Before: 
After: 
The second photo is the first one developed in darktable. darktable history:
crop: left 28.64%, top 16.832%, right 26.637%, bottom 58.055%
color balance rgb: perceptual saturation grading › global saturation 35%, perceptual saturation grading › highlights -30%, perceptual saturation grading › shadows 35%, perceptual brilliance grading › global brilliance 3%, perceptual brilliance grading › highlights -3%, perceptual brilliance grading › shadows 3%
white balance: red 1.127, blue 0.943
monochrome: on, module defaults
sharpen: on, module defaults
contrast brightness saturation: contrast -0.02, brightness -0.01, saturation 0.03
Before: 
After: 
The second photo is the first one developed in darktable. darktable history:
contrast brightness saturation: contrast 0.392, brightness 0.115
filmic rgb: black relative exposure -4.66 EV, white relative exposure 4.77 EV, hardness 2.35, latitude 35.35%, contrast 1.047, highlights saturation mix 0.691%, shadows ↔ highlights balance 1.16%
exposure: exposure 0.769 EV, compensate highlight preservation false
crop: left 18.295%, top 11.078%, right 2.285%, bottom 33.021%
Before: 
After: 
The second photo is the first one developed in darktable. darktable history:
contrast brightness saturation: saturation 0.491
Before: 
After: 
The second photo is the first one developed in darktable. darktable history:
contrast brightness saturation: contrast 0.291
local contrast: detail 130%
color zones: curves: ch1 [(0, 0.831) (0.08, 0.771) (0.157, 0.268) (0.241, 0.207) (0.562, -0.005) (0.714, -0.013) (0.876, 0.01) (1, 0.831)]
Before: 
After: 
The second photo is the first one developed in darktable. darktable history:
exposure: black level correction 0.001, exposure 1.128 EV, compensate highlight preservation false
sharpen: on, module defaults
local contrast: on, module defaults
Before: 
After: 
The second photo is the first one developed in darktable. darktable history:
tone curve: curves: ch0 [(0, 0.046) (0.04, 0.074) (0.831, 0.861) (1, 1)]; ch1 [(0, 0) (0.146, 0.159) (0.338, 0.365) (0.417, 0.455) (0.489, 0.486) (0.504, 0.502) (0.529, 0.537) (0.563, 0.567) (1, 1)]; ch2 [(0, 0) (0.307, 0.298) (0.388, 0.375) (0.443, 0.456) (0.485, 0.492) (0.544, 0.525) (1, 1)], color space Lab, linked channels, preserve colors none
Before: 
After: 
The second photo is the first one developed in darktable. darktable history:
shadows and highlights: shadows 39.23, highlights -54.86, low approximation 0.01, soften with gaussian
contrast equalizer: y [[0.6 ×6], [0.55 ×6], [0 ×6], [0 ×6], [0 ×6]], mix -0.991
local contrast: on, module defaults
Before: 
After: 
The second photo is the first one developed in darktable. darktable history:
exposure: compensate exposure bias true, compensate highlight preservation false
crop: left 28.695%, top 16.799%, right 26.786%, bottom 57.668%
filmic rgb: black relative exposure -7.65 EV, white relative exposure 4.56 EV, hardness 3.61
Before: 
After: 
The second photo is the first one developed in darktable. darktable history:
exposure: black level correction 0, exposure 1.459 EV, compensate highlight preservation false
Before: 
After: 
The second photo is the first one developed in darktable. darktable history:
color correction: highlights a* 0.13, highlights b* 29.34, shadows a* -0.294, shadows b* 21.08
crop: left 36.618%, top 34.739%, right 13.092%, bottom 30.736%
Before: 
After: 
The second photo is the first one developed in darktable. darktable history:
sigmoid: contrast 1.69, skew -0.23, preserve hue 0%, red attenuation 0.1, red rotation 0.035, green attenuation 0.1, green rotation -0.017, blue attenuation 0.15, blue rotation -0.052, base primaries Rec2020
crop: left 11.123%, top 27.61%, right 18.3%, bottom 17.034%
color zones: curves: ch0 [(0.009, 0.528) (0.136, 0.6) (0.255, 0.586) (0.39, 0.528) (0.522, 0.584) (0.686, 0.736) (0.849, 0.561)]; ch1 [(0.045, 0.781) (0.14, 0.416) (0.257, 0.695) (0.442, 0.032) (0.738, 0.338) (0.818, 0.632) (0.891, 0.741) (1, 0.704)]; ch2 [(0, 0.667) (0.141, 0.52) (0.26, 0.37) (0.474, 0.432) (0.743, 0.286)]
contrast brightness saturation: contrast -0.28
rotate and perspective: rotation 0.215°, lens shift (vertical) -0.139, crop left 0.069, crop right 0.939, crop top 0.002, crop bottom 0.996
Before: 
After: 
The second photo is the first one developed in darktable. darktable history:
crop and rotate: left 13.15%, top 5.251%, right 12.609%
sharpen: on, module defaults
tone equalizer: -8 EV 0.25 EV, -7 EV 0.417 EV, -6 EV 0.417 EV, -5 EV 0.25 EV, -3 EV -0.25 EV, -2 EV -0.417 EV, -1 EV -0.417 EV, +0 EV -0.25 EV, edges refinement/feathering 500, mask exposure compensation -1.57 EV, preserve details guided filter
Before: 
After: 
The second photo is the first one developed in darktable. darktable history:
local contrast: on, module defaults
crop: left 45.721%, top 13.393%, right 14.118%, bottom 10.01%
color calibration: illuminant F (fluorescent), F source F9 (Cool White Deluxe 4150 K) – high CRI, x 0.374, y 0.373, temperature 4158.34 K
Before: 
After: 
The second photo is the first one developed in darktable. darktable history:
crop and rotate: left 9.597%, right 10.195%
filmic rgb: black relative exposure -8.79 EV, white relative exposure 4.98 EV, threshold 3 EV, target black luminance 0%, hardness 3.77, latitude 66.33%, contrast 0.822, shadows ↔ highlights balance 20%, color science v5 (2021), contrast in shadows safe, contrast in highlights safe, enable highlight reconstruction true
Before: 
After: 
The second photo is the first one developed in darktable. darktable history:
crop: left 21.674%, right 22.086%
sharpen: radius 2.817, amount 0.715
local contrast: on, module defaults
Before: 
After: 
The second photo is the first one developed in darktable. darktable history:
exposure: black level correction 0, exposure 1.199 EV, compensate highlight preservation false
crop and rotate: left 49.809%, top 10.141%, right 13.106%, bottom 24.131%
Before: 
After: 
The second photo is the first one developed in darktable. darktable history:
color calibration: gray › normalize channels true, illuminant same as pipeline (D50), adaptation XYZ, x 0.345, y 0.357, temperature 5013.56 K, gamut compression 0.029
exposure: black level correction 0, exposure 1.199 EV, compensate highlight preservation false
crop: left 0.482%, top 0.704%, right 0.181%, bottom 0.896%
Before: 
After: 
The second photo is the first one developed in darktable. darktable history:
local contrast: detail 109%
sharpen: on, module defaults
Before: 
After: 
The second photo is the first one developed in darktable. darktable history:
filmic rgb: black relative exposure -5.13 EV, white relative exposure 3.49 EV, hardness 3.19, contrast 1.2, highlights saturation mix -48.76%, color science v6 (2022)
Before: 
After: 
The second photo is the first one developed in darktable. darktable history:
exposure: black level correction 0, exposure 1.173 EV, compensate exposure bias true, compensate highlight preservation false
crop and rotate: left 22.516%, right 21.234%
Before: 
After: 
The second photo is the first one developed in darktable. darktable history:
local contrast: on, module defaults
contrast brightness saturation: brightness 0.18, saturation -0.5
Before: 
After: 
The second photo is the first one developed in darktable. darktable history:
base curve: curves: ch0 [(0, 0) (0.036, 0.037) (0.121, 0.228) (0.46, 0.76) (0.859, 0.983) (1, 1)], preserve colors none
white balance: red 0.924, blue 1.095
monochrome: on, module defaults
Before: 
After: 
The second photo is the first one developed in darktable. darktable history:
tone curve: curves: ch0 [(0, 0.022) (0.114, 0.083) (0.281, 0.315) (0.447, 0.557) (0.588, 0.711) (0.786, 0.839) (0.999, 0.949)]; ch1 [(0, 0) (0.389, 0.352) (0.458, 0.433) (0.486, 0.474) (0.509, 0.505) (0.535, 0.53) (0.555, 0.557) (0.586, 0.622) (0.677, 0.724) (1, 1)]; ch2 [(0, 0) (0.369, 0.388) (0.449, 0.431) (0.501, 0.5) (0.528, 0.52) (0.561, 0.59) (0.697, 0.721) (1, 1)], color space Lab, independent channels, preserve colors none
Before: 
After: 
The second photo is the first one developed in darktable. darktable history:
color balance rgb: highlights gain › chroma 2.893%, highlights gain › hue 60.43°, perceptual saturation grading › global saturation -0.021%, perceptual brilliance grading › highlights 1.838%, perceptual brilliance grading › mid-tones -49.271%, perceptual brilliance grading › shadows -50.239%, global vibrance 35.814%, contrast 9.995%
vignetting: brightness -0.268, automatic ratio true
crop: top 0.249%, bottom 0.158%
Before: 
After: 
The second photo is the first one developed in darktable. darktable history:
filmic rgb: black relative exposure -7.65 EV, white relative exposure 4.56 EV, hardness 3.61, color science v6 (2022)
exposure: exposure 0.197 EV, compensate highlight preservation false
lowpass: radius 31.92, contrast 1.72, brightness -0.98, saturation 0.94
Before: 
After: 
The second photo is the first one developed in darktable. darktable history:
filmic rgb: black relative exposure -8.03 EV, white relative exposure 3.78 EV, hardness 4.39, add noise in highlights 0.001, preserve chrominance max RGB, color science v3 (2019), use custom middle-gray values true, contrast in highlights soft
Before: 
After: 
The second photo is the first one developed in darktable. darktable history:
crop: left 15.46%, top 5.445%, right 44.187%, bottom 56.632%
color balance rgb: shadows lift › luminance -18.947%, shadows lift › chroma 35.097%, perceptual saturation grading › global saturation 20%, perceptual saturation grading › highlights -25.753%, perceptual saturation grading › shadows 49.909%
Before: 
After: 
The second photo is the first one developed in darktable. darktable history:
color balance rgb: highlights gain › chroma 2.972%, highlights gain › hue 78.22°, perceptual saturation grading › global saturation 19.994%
# # # #
**What is needed**
Express the records from their first line through the line containing "contrast brightness saturation: saturation" as a JSON list of strings, one string per line, with blank lines left out.

**Exercise output**
[
  "Before: ",
  "After: ",
  "The second photo is the first one developed in darktable. darktable history:",
  "crop: left 28.64%, top 16.832%, right 26.637%, bottom 58.055%",
  "color balance rgb: perceptual saturation grading › global saturation 35%, perceptual saturation grading › highlights -30%, perceptual saturation grading › shadows 35%, perceptual brilliance grading › global brilliance 3%, perceptual brilliance grading › highlights -3%, perceptual brilliance grading › shadows 3%",
  "white balance: red 1.127, blue 0.943",
  "monochrome: on, module defaults",
  "sharpen: on, module defaults",
  "contrast brightness saturation: contrast -0.02, brightness -0.01, saturation 0.03",
  "Before: ",
  "After: ",
  "The second photo is the first one developed in darktable. darktable history:",
  "contrast brightness saturation: contrast 0.392, brightness 0.115",
  "filmic rgb: black relative exposure -4.66 EV, white relative exposure 4.77 EV, hardness 2.35, latitude 35.35%, contrast 1.047, highlights saturation mix 0.691%, shadows ↔ highlights balance 1.16%",
  "exposure: exposure 0.769 EV, compensate highlight preservation false",
  "crop: left 18.295%, top 11.078%, right 2.285%, bottom 33.021%",
  "Before: ",
  "After: ",
  "The second photo is the first one developed in darktable. darktable history:",
  "contrast brightness saturation: saturation 0.491"
]